Drogen in der Gesellschaft
Das Leben von Christiane F.

Autorin: Anita Rácz-Romsics

Wir Kinder vom Bahnhof Zoo von Christiane F. ist ein wirklich interessantes Buch, ein spannendes und zugleich trauriges Buch, eine wahre Geschichte von einer heute noch immer abhängigen Fixerin. Mit zwölf kam sie in einem evangelischen Jugendheim zum Haschisch. Am Anfang nahm sie nur „Babydrogen” (Haschisch, Ephedrin, Valeron, LSD). Man kann sagen: die Drogen suchen dich und nicht du suchst die Drogen, egal wo du bist. Langsam kam sie in die Welt der härteren Drogen.

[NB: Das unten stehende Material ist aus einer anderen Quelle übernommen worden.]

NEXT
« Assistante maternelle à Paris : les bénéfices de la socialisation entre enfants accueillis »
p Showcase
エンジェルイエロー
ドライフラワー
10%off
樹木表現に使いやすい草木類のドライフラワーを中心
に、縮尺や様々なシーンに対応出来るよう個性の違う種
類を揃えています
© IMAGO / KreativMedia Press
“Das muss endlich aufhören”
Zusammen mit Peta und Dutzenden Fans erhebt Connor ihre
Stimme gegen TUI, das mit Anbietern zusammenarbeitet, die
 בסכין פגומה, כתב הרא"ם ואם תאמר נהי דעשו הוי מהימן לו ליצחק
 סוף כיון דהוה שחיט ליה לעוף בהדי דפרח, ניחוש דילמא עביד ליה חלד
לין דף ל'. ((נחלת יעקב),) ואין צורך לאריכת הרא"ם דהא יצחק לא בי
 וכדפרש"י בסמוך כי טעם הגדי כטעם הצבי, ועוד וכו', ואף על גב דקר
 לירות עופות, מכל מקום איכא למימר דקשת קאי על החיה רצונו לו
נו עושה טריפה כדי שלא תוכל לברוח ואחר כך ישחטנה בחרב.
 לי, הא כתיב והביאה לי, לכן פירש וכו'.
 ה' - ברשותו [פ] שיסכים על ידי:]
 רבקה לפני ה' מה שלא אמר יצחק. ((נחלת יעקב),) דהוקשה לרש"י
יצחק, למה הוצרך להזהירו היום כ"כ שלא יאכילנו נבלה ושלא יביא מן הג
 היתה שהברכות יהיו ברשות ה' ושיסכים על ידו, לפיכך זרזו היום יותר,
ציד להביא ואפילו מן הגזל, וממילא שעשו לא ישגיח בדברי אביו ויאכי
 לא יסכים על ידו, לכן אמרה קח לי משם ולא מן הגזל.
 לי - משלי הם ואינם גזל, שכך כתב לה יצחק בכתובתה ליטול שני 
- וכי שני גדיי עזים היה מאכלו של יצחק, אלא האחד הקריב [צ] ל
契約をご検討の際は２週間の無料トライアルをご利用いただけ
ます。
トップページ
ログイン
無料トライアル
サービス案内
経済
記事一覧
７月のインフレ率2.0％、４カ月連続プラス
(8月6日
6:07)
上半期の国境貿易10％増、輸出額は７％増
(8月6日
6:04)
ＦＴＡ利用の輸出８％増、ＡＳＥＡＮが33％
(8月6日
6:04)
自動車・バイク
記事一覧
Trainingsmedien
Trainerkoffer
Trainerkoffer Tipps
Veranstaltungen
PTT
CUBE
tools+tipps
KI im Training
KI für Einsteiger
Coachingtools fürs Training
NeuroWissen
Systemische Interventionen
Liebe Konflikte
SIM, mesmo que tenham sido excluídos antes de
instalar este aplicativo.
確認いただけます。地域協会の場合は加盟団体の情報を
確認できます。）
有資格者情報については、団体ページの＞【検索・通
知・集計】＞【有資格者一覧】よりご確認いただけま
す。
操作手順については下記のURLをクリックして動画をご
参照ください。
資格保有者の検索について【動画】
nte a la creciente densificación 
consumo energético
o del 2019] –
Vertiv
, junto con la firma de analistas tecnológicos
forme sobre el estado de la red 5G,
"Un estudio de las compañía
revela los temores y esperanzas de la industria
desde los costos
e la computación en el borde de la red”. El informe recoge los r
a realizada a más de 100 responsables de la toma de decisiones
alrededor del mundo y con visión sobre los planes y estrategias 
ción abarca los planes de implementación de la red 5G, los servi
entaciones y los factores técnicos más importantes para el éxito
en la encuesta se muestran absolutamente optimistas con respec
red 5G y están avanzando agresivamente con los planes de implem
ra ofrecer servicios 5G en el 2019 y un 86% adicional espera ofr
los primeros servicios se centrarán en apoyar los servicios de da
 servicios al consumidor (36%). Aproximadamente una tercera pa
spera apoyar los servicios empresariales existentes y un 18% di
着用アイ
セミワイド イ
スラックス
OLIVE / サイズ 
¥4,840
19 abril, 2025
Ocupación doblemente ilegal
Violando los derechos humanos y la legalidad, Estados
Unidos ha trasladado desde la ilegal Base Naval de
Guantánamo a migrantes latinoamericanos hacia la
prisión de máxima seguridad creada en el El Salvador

In „Europas modernster Diskothek” (Sound, im ehemaligen West-Berlin) kam sie zum Heroin (vgl. Partydrogen, GeMa 2/2002). Sie wurde süchtig und hatte nie Geld. Christiane führte ein Doppelleben. Ihre Mutter bemerkte fast zwei Jahre lang nichts vom Doppelleben ihrer Tochter. Morgens ging sie in die Schule und nachmittags arbeitete sie als Prostituierte. Diese Arbeit nennt man auf den „Babystrich” gehen, wenn die Prostituierte unter 18 oder oft auch unter 14 Jahren ist. Christiane war oft „auf Turkey”, das bedeutet, dass sie Entzugserscheinungen hatte. Es gibt auch Strichjungen, die auf eine homosexuelle Kundschaft eingestellt sind. Sie sind billiger als die „echten” Prostituierten, manchmal werden sie direkt mit Drogen bezahlt.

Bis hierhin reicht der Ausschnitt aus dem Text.